At Yale, Khanna ushered a handful of reporters to the New Haven Towers, where he once lived as a law student, though he confessed his most formative years came as an undergraduate at the University of Chicago. If he lacks the obvious charisma of an AOC or even a Pete Buttigieg — his style is methodical, lacking in flash — he may hunt out a 2028 lane through his doggedness on the stump and his vision of a muscular, anti-MAGA “economic patriotism” somewhat wonkier than the Bernie variety.
After the speechifying, a seminar with eager (and GOP-skeptical) law students, and the Pepe pizza, Khanna had an evening with the Yale Political Union. Several weeks earlier, coincidentally, I had also spoken there, and I told Khanna it was a great but unusual experience: Speakers debate and a winner is voted on by the undergraduates in the union, but the student speeches are what carry the day. The debate is Oxford style, with a resolution agreed upon ahead of time, and the speaker doesn’t go back and forth with opponents so much as deliver opening and closing remarks and witness others hash it out. When students like what they hear, they tap their seats. Instead of boos, they offer hisses. It’s all a bit campy and self-consciously farcical.

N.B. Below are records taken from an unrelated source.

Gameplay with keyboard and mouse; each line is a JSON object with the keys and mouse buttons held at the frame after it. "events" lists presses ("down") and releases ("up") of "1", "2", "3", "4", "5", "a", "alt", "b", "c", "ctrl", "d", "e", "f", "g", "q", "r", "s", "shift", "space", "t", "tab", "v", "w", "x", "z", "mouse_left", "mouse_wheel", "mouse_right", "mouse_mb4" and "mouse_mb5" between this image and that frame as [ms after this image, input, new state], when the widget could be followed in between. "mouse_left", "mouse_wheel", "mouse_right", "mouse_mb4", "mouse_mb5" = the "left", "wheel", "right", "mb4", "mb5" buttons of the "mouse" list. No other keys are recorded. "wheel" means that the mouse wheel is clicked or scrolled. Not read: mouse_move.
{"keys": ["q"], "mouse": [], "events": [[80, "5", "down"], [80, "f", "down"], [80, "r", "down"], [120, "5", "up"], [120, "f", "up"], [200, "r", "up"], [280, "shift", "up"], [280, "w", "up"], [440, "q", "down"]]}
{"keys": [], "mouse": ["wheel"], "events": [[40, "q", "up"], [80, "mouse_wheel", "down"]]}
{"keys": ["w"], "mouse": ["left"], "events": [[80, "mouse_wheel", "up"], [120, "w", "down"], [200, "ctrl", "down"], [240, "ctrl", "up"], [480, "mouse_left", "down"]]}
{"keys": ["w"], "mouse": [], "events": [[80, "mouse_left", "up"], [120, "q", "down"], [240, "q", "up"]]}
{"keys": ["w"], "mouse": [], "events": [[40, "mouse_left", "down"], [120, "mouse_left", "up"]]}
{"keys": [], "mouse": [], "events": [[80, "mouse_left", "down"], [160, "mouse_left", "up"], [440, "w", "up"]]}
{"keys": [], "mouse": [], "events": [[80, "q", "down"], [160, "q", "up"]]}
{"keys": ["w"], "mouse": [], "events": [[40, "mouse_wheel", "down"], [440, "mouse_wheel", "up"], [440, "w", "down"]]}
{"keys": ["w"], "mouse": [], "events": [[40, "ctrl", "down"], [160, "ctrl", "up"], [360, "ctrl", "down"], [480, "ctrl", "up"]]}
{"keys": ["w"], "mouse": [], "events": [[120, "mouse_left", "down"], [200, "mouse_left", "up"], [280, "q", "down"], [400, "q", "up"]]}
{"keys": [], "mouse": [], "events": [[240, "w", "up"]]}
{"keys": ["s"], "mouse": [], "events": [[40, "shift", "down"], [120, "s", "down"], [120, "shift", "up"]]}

Khanna, earnest as ever, spoke in defense of the resolution that “pro-growth progressivism is America’s next chapter” and his hope to add one new factory and one new school to 100 American towns. He praised Joe Biden’s green industrial policy, to hisses from the group’s conservatives, and argued for raising taxes on billionaires. The students, when they spoke, were earnest too. Or most of them anyway — one speaker, a British expat, called for America to embrace its “frontier spirit” anew and, for reasons unclear, ban rap music in public schools. In the end, Khanna carried the day: More students believed pro-growth progressivism was indeed America’s next chapter.
In the meantime, did Khanna have any more Vance-themed engagements in mind? “How many ways can I troll him?” he asked, laughing to himself.